=== To do ===
Turn everything from the start of the entries down through the line containing "acturación. ENDEOS provee un enlace de pago" into a numbered list, one line per item, with blank lines and pictures omitted.
↓↓↓
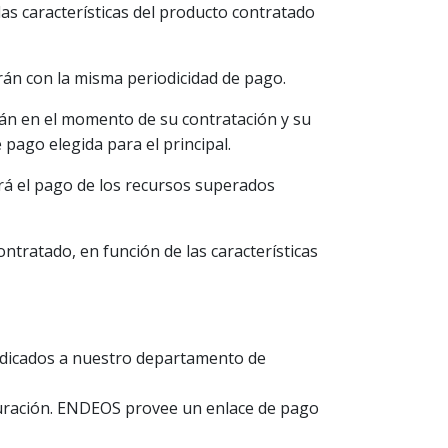
las características del producto contratado
arán con la misma periodicidad de pago.
arán en el momento de su contratación y su
 pago elegida para el principal.
izará el pago de los recursos superados
ontratado, en función de las características
 indicados a nuestro departamento de
acturación. ENDEOS provee un enlace de pago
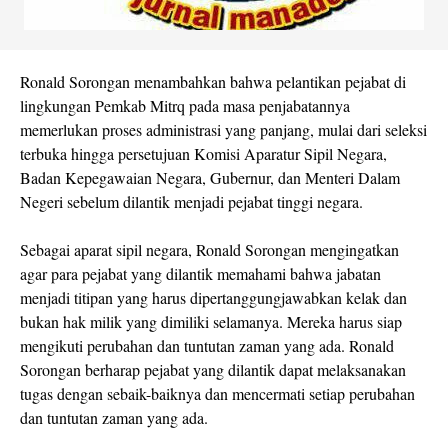
Ronald Sorongan menambahkan bahwa pelantikan pejabat di
lingkungan Pemkab Mitrq pada masa penjabatannya
memerlukan proses administrasi yang panjang, mulai dari seleksi
terbuka hingga persetujuan Komisi Aparatur Sipil Negara,
Badan Kepegawaian Negara, Gubernur, dan Menteri Dalam
Negeri sebelum dilantik menjadi pejabat tinggi negara.
Sebagai aparat sipil negara, Ronald Sorongan mengingatkan
agar para pejabat yang dilantik memahami bahwa jabatan
menjadi titipan yang harus dipertanggungjawabkan kelak dan
bukan hak milik yang dimiliki selamanya. Mereka harus siap
mengikuti perubahan dan tuntutan zaman yang ada. Ronald
Sorongan berharap pejabat yang dilantik dapat melaksanakan
tugas dengan sebaik-baiknya dan mencermati setiap perubahan
dan tuntutan zaman yang ada.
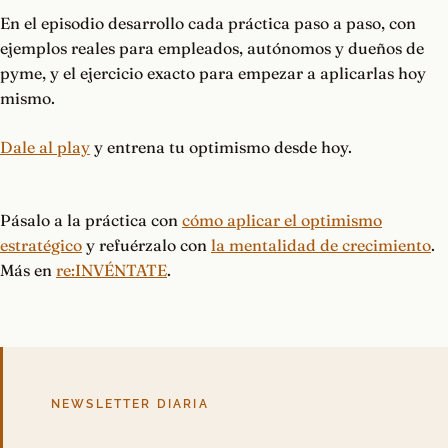
En el episodio desarrollo cada práctica paso a paso, con
ejemplos reales para empleados, autónomos y dueños de
pyme, y el ejercicio exacto para empezar a aplicarlas hoy
mismo.
Dale al play
y entrena tu optimismo desde hoy.
Pásalo a la práctica con
cómo aplicar el optimismo
estratégico
y refuérzalo con
la mentalidad de crecimiento
.
Más en
re:INVÉNTATE
.
NEWSLETTER DIARIA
↑↑↑
=== Expected output ===
1. las características del producto contratado
2. arán con la misma periodicidad de pago.
3. arán en el momento de su contratación y su
4.  pago elegida para el principal.
5. izará el pago de los recursos superados
6. ontratado, en función de las características
7.  indicados a nuestro departamento de
8. acturación. ENDEOS provee un enlace de pago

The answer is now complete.